Lower back pain caused by a herniated lumbar disc is a very common problem and a major reason for lost productivity and time off the job in the United States.

First a bit about what a "disk" is. Our vertebrae (spinal bones) are cushioned by pads of tissue called disks. The disks are made up of a outer capsule or ring called the annulus which is made up of a tough fiber amterail. It surrounds a nucleus, which is a spongy center of "jelly" material. When disks are healthy and working like they should, they serve as shock absorbers to the spine and keep us flexible. When the disks are damaged somehow by an injury or age or disease, they begin to bulge abnormally and can even rupture (the jelly-like material breaks through the tough outer layer. This is called a herniated disk. Herniated disks can occur anywhere in the spine, but most of them take place in the lumbar (low back) region. The disk material can place pressure on the adjacent spinal cord or the nerve roots exiting the spine. This can cause pressure on the spinal cord or nerve roots can result in pain or numbness or tingling in the lower back, in the buttocks, hip region and down the legs to the feet.

There are many risk factors contributing to a herniated lumbar disc. As we age, there is an ongoing loss of both water and proteins from the disc which causes it to become thinner and less able to function as an adequate cushion between the vertebrae. There are genetic (inherited) predispositions to having herniated discs. Obesity puts undue pressure on the spine and lack of exercise results in a loss of muscle strength and diminished spinal support. Smoking deprives blood flow and nutrients needed to the spine and disks. Work activities consisting of heavy lifting, poor body mechanics, and repetitive motions, can also play a part in increasing one's chances of having problems with herniated disks.

You should consult your physician if you have symptoms such as prolonged severe back pain, problems with urination or a sudden change in bowel habits or control, and prolonged numbness, tingling, and perhaps weakness in your legs and feet.

The diagnosis of a herniated disk is based on a history and physical examination by your doctor and perhaps imaging studies such as xrays or an MRI scan. Most back injuries resolve in a matter of weeks and one shouldn't expect to have an MRI scan ordered by your doctor initially unless he feels it is necessary.

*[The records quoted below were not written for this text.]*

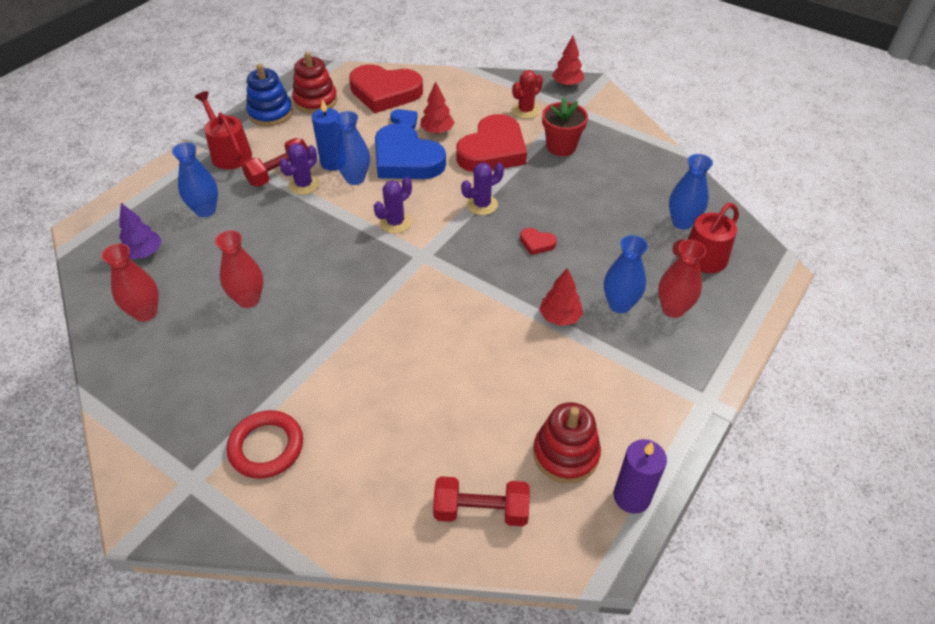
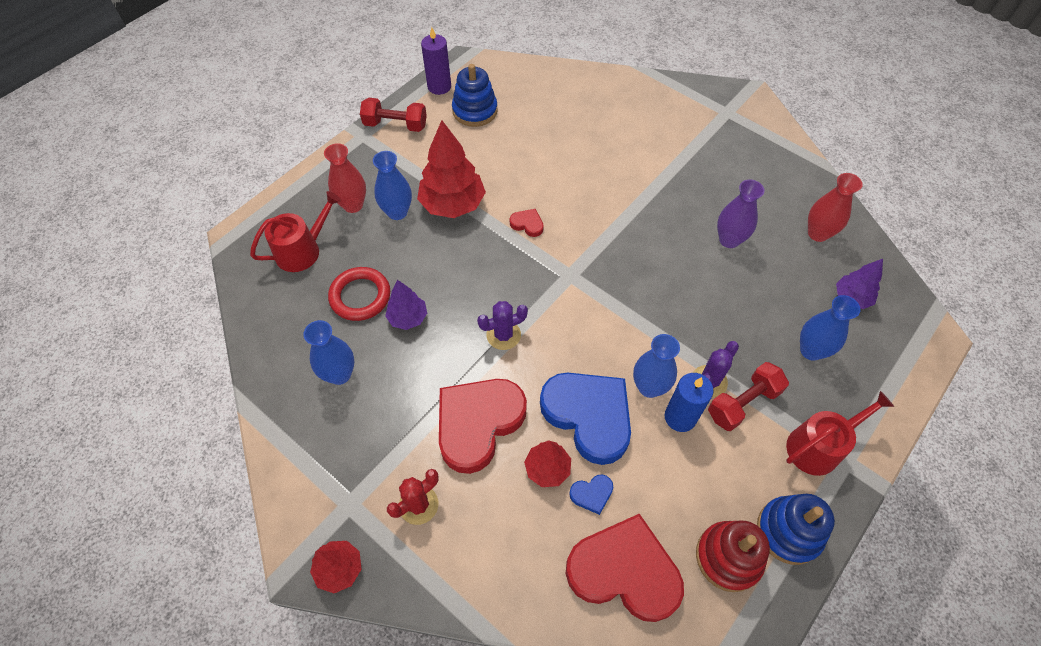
camera: 175 degrees left, 10 degrees up
(229, 153) = (818, 446): red watering can -> red watering can turned 90 degrees counterclockwise
(248, 299) = (729, 240): red vase -> purple vase
(266, 447) = (682, 127): red ring -> red ring (360, 296)
(395, 222) = (598, 317): purple cactus -> none
(405, 121) = (592, 494): blue heart -> blue heart turned 75 degrees counterclockwise
(481, 510) = (536, 86): red dumbbell -> red dumbbell (395, 125)
(537, 243) = (455, 281): red heart -> red heart (527, 224)
(559, 317) = (453, 204): red tree -> red tree, size x1.79
(561, 147) = (390, 423): red flower pot -> none
(565, 454) = (475, 111): red stacking toy -> blue stacking toy
(572, 212) = (408, 318): none -> purple tree
(682, 222) = (298, 295): blue vase -> blue vase (339, 374)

Most back problems, even due to a herniated disk, can be managed conservatively with some rest, anti-inflammatory medications, physical therapy and exercises. For patients who have ongoing severe back pain or weakness or functional problems with walking and performing their everyday functions, then surgery or epidural corticosteroid injections maybe considered. There is a significant misconception among the public that surgery is the only solution. One should reserve the surgical option when all conservative measures have been tried and failed.